Because the two variants of the &infix:~|_|~
multisubs have different parameter lists (one is (Array,Selector)
, the other is (Selector, Array)
, Perl 6 always knows which one to call. If the left operand is a Selector
, the &infix:~|_|~(Selector,Array)
variant is called. If the left operand is an array, the &infix:~|_|~(Array,Selector)
variant is invoked.
Note that, for this second variant, we specified is equiv
instead of is tighter
or is looser
. This ensures that the precedence and associativity of the second variant are the same as those of the first. That's also why we didn't need to specify an is assoc
.
Parting is such sweet sorrow
Phew. Talk about "more than one way to do it"!
But don't be put off by these myriads of new features and alternatives. The vast majority of them are special-purpose, power-user techniques that you may well never need to use or even know about.

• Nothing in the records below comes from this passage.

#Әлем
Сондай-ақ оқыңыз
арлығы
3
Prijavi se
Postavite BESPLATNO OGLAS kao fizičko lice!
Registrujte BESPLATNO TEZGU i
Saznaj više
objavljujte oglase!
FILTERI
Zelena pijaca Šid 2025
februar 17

For most of us it will be enough to know that we can now add a proper parameter list, with sensibly named parameters, to any subroutine. So that what we used to write as:
sub feed {
my ($who, $how_much, @what) = @_;
...
}
we now write as:
sub feed ($who, $how_much, *@what) {
...
}
or, when we're feeling particularly cautious:
sub feed (Str $who, Num $how_much, Food *@what) {
...
}
And just being able to do that is a huge win for Perl 6.
Parting shot
By the way, here's (most of) that same partitioning functionality implemented in Perl 5:
# Perl 5 code...
sub part {
my ($is_sheep, $maybe_flag_or_labels, $maybe_labels, @data) = @_;
my ($sheep, $goats);
if ($maybe_flag_or_labels eq "labels" && ref $maybe_labels eq 'ARRAY') {
($sheep, $goats) = @$maybe_labels;
}
elsif (ref $maybe_flag_or_labels eq 'ARRAY') {
unshift @data, $maybe_labels;
($sheep, $goats) = @$maybe_flag_or_labels;
}
else {
unshift @data, $maybe_flag_or_labels, $maybe_labels;
($sheep, $goats) = qw(sheep goats);
}
my $arg1_type = ref($is_sheep) || 'CLASS';
my %herd;
if ($arg1_type eq 'ARRAY') {
for my $index (0..$#data) {
my $datum = $data[$index];
my $label = grep({$index==$_} @$is_sheep) ? $sheep : $goats;
push @{$herd{$label}}, $datum;
}
}
else {
croak "Invalid first argument to &part"
unless $arg1_type =~ /^(Regexp|CODE|HASH|CLASS)$/;
for (@data) {
if ( $arg1_type eq 'Regexp' && /$is_sheep/
|| $arg1_type eq 'CODE' && $is_sheep->($_)
|| $arg1_type eq 'HASH' && $is_sheep->{$_}
|| UNIVERSAL::isa($_,$is_sheep)
) {
push @{$herd{$sheep}}, $_;
}
else {
push @{$herd{$goats}}, $_;
}
}
}
return map {bless {key=>$_,value=>$herd{$_}},'Pair'} keys %herd;
}
Which is precisely why we're developing Perl 6.